ASSIGNMENT —
Pick out every line of the entries below where "that" occurs, and copy those lines.

MATERIAL PROVIDED —
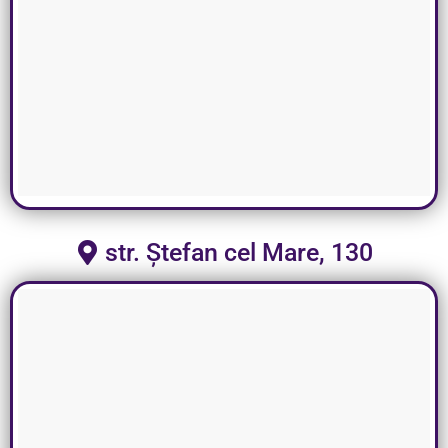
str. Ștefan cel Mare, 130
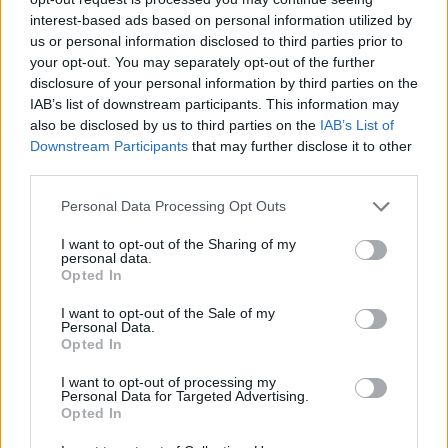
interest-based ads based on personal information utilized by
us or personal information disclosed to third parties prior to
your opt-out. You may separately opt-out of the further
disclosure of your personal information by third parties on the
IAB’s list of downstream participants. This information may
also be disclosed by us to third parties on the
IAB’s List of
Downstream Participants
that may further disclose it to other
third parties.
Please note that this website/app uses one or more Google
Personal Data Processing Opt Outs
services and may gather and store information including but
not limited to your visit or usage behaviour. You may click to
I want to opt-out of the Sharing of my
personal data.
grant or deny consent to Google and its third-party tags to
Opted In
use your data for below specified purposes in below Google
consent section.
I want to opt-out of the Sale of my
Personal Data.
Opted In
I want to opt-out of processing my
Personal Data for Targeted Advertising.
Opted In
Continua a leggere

EXPECTED OUTPUT —
that may further disclose it to other
Please note that this website/app uses one or more Google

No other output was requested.